- [WHAT YOU WILL DO] Copy whichever lines of the data hold the word "levés".
####
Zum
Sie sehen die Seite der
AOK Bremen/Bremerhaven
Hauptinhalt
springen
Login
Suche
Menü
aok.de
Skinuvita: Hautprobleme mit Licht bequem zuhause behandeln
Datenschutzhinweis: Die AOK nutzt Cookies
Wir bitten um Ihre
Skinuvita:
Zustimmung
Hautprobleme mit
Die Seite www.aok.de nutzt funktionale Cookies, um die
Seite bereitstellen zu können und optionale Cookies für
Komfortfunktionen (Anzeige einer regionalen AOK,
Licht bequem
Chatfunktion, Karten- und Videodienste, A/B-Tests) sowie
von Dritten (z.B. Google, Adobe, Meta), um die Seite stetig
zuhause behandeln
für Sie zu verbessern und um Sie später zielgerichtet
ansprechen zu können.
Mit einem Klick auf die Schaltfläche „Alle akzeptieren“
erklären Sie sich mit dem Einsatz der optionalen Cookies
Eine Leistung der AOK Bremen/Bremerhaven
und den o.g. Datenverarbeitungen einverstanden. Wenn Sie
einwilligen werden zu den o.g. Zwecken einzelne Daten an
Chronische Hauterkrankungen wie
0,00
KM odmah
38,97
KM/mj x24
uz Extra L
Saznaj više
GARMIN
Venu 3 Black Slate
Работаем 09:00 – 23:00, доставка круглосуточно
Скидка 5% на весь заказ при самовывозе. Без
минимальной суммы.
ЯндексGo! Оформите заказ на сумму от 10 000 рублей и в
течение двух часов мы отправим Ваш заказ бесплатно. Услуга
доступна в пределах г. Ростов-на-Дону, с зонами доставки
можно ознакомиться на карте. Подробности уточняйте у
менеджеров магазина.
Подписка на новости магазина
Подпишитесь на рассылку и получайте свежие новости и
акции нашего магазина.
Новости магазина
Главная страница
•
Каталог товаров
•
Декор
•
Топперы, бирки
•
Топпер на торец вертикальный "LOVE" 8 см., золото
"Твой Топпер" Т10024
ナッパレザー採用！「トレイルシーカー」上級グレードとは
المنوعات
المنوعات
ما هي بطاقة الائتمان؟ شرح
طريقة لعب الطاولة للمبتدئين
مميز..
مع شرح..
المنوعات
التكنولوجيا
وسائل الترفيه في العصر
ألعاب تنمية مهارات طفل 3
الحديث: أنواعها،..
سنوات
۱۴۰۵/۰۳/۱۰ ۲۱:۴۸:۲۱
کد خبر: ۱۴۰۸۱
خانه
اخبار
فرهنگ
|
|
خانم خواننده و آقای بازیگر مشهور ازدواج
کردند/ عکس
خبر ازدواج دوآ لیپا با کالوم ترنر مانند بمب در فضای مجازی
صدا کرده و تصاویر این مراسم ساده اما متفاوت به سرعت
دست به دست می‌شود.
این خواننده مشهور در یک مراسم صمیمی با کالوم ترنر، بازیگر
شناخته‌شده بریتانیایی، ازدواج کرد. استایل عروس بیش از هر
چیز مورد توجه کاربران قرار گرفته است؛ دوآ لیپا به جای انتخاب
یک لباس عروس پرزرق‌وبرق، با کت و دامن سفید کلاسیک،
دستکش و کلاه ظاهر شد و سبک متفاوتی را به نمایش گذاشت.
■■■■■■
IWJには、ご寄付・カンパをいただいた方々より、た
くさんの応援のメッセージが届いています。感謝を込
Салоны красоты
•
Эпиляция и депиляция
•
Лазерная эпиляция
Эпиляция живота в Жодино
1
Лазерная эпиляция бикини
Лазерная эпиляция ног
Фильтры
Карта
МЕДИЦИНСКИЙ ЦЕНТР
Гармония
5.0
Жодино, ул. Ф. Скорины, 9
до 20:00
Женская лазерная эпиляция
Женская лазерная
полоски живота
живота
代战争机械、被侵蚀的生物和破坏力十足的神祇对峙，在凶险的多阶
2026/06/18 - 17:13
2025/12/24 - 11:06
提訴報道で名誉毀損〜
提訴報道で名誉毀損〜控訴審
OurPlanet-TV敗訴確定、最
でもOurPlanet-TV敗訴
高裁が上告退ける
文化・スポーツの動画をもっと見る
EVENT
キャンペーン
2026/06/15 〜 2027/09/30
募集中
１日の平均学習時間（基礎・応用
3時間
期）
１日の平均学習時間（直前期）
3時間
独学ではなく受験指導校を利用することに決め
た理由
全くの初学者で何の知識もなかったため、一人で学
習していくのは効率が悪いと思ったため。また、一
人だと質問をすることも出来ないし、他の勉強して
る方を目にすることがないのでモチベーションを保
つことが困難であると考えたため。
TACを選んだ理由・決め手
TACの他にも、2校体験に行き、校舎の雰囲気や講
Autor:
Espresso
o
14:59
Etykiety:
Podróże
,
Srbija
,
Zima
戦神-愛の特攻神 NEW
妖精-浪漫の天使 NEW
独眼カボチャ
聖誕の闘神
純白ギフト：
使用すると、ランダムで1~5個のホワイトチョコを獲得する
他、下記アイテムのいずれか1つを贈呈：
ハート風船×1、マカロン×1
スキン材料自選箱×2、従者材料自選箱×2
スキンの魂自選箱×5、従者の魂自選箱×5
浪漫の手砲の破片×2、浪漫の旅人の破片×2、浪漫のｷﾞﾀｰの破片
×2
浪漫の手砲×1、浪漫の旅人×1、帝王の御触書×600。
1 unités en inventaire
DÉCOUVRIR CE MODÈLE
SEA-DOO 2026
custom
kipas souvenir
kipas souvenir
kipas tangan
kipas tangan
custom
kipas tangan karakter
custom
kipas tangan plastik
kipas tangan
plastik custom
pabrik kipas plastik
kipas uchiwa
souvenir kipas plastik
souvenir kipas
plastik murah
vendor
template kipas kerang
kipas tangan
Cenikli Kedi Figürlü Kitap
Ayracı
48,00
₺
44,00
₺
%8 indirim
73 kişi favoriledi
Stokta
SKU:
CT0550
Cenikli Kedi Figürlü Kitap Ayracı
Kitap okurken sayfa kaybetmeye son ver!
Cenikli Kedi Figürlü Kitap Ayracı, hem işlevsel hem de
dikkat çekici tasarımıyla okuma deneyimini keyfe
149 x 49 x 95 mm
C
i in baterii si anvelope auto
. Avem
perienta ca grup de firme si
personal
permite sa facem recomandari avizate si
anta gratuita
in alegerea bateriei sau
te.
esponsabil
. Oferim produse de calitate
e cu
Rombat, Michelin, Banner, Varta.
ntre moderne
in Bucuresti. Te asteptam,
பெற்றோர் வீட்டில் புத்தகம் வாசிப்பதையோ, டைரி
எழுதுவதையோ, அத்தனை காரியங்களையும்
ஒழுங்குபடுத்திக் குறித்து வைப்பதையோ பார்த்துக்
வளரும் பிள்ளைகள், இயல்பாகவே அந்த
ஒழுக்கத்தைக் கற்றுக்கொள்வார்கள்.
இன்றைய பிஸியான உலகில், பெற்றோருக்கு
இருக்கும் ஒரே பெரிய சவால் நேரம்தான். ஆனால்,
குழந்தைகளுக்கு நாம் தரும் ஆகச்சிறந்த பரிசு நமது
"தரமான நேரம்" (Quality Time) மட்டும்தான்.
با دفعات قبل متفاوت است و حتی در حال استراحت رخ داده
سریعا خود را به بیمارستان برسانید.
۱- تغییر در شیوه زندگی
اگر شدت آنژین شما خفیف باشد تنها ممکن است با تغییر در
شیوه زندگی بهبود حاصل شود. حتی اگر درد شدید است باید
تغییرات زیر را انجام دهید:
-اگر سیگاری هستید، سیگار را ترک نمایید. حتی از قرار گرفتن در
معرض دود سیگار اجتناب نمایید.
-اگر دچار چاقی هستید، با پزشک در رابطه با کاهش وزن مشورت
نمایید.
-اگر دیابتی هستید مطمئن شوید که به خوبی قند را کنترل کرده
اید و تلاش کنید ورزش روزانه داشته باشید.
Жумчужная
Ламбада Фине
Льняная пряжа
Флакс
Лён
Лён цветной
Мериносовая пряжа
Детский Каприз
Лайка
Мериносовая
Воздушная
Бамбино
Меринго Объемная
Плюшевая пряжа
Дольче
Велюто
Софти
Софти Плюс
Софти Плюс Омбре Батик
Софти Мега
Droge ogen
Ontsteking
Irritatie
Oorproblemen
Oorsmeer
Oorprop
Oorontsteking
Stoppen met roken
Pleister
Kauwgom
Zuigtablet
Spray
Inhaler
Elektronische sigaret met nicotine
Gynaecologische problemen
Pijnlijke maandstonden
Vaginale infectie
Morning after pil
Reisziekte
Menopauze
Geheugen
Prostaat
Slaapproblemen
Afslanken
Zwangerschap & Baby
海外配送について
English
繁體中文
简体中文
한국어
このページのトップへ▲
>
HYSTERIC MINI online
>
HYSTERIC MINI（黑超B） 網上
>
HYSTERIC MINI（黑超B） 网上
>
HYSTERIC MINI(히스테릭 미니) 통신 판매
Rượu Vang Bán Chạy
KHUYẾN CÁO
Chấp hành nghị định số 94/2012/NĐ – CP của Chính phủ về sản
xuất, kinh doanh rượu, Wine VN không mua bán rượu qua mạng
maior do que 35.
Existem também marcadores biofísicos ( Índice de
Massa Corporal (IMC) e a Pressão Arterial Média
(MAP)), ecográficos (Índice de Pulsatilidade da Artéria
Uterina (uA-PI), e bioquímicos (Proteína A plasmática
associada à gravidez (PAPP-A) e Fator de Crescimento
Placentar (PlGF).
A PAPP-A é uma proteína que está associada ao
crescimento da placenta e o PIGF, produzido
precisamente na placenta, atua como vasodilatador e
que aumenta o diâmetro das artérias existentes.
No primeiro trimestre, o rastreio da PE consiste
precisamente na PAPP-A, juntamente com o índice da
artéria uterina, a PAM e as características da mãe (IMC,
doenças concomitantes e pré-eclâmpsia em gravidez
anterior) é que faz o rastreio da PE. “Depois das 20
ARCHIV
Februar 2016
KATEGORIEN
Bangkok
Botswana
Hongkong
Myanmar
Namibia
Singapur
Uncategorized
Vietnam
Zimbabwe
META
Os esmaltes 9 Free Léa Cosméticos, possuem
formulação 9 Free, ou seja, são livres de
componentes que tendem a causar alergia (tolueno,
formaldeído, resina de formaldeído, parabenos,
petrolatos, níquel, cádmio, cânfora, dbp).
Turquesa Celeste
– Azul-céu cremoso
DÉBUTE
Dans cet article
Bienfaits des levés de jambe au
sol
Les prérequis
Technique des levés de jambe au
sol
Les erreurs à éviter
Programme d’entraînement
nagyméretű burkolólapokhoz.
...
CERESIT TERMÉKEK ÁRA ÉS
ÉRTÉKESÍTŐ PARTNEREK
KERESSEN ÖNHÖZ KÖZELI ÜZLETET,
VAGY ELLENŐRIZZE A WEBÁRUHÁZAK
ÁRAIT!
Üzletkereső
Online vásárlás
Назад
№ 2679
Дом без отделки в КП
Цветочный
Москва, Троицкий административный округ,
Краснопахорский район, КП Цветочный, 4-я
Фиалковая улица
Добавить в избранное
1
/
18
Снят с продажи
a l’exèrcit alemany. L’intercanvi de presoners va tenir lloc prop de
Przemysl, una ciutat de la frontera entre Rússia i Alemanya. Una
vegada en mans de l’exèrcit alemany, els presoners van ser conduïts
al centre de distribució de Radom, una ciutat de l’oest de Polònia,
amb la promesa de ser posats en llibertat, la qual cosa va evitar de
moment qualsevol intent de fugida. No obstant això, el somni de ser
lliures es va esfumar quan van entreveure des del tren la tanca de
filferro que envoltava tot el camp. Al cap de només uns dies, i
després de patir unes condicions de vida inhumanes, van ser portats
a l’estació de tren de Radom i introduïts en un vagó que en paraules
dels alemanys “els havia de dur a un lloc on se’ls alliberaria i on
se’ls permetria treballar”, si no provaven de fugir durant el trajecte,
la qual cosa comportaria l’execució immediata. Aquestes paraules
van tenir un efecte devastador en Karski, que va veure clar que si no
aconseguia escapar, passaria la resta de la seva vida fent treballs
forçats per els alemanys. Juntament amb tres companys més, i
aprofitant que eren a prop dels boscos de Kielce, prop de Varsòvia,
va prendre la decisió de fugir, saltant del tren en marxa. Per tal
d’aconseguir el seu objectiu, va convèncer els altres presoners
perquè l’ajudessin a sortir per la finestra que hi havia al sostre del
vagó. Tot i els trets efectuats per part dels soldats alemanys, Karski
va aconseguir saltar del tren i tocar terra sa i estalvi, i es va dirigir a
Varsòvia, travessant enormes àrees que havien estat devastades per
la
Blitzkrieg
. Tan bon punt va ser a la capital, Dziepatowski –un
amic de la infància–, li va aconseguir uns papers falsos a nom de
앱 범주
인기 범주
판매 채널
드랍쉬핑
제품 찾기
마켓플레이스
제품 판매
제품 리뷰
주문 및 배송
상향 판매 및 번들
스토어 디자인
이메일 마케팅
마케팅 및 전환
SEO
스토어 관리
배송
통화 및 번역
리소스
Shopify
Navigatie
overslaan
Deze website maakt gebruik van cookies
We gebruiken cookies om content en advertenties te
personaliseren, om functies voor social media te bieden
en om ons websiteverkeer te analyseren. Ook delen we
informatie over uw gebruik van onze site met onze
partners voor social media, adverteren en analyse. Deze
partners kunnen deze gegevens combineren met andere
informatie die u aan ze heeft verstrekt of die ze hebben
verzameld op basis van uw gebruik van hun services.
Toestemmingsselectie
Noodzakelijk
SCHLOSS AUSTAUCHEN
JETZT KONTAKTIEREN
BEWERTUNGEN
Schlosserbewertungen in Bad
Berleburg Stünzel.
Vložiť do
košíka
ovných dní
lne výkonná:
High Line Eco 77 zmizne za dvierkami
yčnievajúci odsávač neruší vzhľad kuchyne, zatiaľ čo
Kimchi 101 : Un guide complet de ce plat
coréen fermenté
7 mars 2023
####
- [RESULT OF THIS EXERCISE]
Bienfaits des levés de jambe au
Technique des levés de jambe au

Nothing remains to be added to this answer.